PROBLEMS |
a – In the forum thread about bandit pigeons, how old is the grandson of the white bandit that one poster owns?
b – Go on with the forum thread about bandit pigeons from the point where it stops.

# Bandit Pigeons



## bluedingo (Oct 10, 2008)

Does anyone have any info on bandit pigeons? I'm curious as to their origins, racing distance, etc., so any information is greatly appreciated.
Thanks!


----------



## Pigeon0446 (Apr 22, 2007)

If your talking about the white bandit then here's a website that sells birds down from him. I actually have a grandson of the white bandit. He's getting a lil old now 12 years old to be exact but he's still pumping out the babies. As a young bird he came in 2nd for me in a 150 mile race and he's raised me birds that have won out to 300 miles.


----------



## MaryOfExeter (Sep 30, 2007)

http://www.hapycolofts.com/lofts/families/bandit.html


----------



## Pigeon0446 (Apr 22, 2007)

Thanks for posting the link to the site Idk how I managed to forget to post it in my post. LoL


----------



## Skyeking (Jan 17, 2003)

What a lovely old bird!

Bandits are supposed to be long distance racers. I have a xouple, but they never raced far, but they are inteliigent birds.


----------



## ezemaxima (Jan 12, 2008)

Got 10 birds including 3 young birds from Dexter and I agree that they are smart plus are great high and distant flyers. 

Here's a pic of the 2 adult cocks

COSMO









DUKE


----------



## Revolution Lofts (Aug 7, 2008)

nice pigeons


----------



## pigeonnewb (Jan 18, 2008)

If any of you have any questions about bandits. Just post them here and I can go ask Chic. I live in Fresno and I'm in the club with Chic and Judy.


----------



## bluedingo (Oct 10, 2008)

Thanks for the help guys, I'm probably going to try and pick up a breeding pair. I'm partial to the whites but i wasn't sure as to their racing quality. I've read that the darker feathers wear less and the darker birds are less likely to be targeted by hawks. Nonetheless, it looks like the Bandit line has demonstrated good racing ability for the light colored birds and I'll probably add a few to my flock.


----------



## MaryOfExeter (Sep 30, 2007)

White birds don't get hit anymore than yellow, red, blue, black, etc. The birds that are more likely to get hit, are the ones that stand out the most. So in a flock of colored pigeons, yes a white one will probably get hit. But in a flock of white pigeons, its the colored bird that will probably get hit.
And as far as the quality of white feathers, I don't have much to say about it other than if they were that bad, there wouldn't be winning birds with white feathers


----------



## RodSD (Oct 24, 2008)

Becky,

I've read somewhere (I don't remember where) that white feathers get damaged easier because of UV rays. Apparently darker feathers can resist more of this UV rays so the feathers get more intact. It is perhaps like a sunscreen if you well. I think they did the test in Africa during a long distance flight. It is not the heat of the sun that damages the feathers because obviously white feathers (as in white color) cools off more than darker color (which retains more heat).

Stored entries:
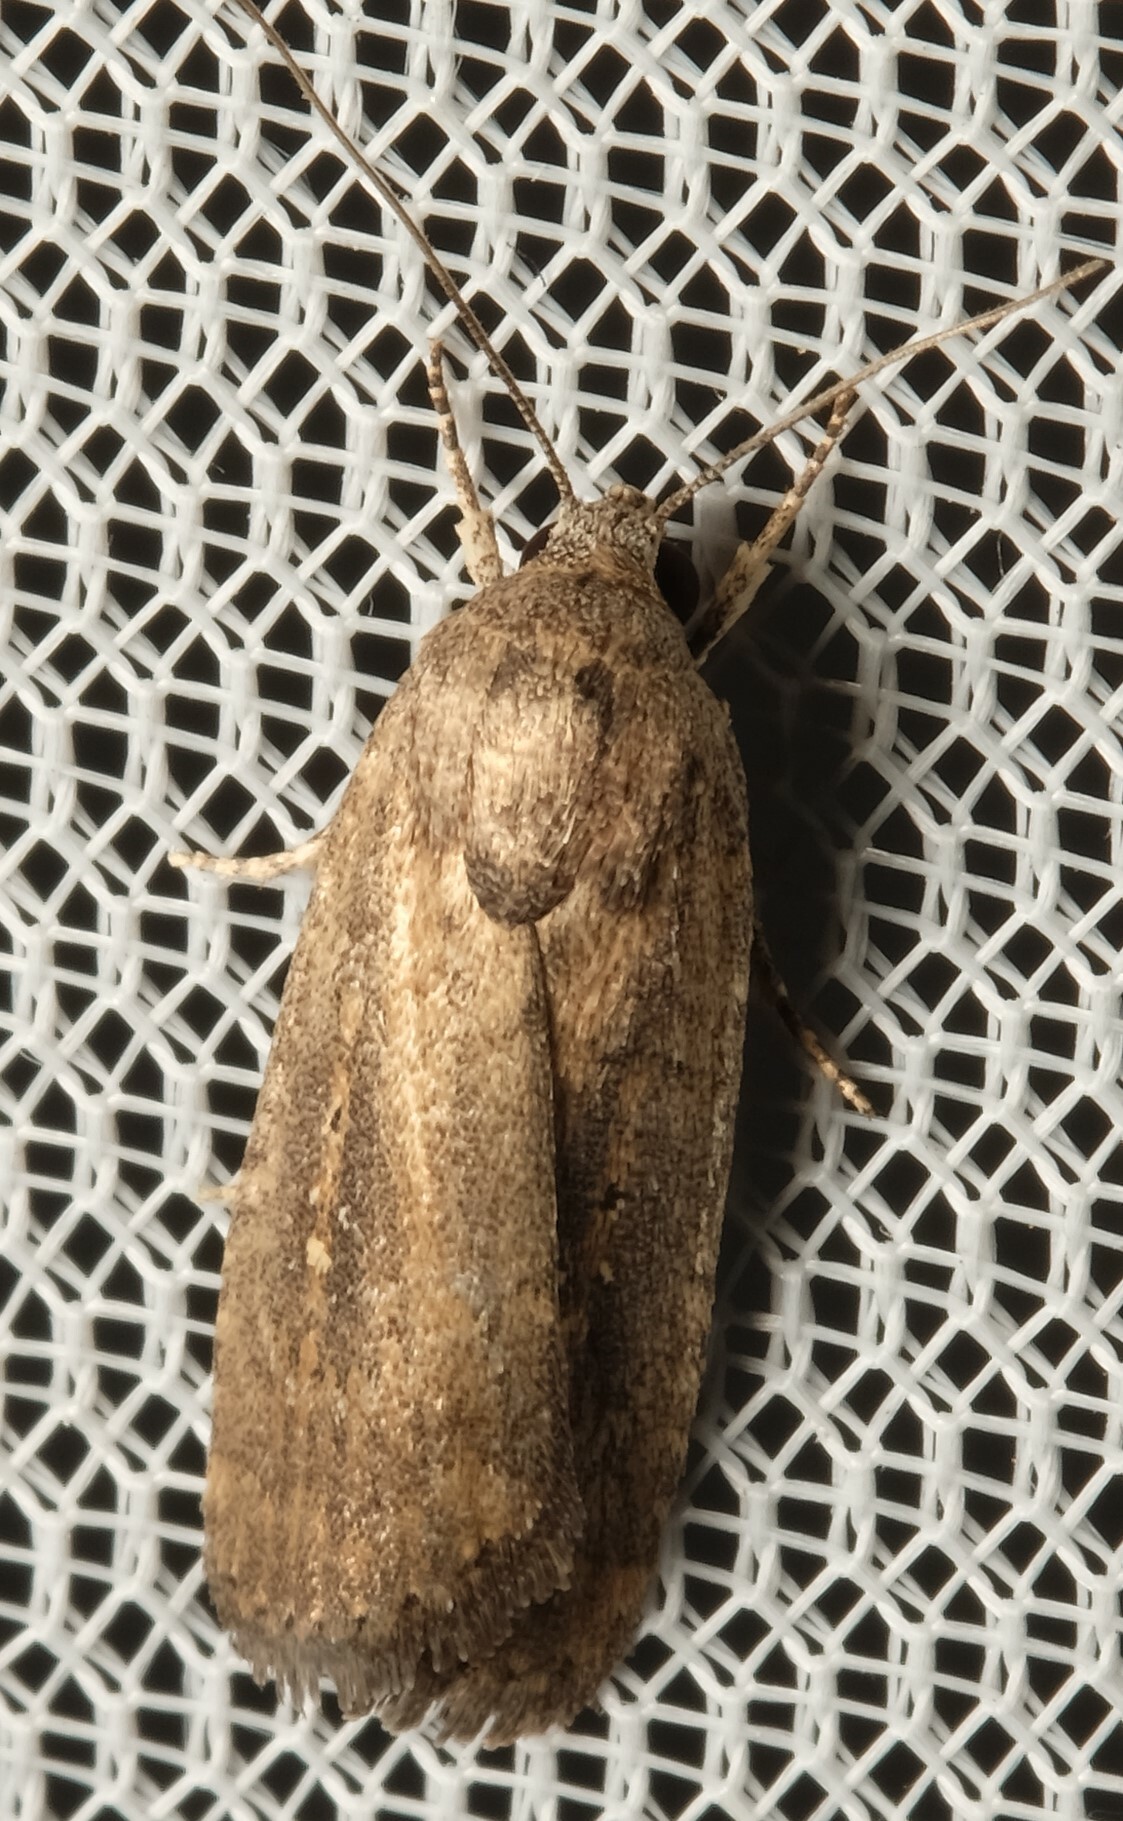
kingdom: Animalia
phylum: Arthropoda
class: Insecta
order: Lepidoptera
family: Noctuidae
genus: Athetis
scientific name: Athetis tenuis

ANSWERS TO THE EXERCISES |
a – He is 12 years old.

b –
My white birds get targeted more by my resident hawk than my colored ones. I think it has something to do with visibility. White color is so easy to see. Because I get hit once a week consistently since January of this year ( I lost 2 already, and 2 talon injured birds), I feel that this hawk likes my white birds than my neighbor's blue-bar and checkered birds. Lockdown doesn't work. It just delays the inevitable. Thus far my pigeons ended up very hawk aware and thank God, I have a sprint birds. One hawk swooped down 3 feet from me trying to get my birds foraging on the ground. I could almost touched that hawk's tail feathers.


----------



## spirit wings (Mar 29, 2008)

Lockdown doesn't work. It just delays the inevitable. Thus far my pigeons ended up very hawk aware

I do the
same here,also, they stay in shape to out fly them ...as far as the white feathers I have read the same thing, but I think I read that soft feathers of any color would not hold up to the hardships of a long race, so I don't know if white feathers are just softer or if it is in the breeding and could be any color??...maybe someone will have more input on this, as my experience has not been long enough(I don't think?) to really have an opinion as of yet, so wouldn't want to seem like I know anything


----------



## re lee (Jan 4, 2003)

Well as feather goes. I would say on whites NOT really as much White grizzles. But whites people try to color breed. And going white over white for several generations NOW looking at feathere quality The white birds gett a weaker type of feather. ! where the guill gets lets say stiffer less flexible. This causes the feathere to break. Ever notice the ends of the out side flights that have broken off. The feather was to hard lost its abilty to flex. Then 2 The feather quality gets softer in the webbing allowing the feather to fray the webbing. Also you noice that it is getting a thinner feathere one you can see through. This makes for a finer feather That just can not hold up On the tougher races Where winds work the birds. Also Knowing the feather type of your birds be it white Or soft colors Knowing the distance the feather can hold in the birds If say that distance is 200 or 250 Then do not send the bird out past that. NOW white beings it is the small number in any color in most races IT will stand out more at the distance bring the hawk in for a meal. Now loft flying yes it can be seen further away. BUT in any area where hawk numbers are up Your birds will be seen . The only hope is good loft habits. Fly and trap. Fly and sit they end up the noon meal . Experiance on the birds side evade and notice is what the birds must have. Anyway this is my 2 cents


----------



## Guest (Oct 28, 2008)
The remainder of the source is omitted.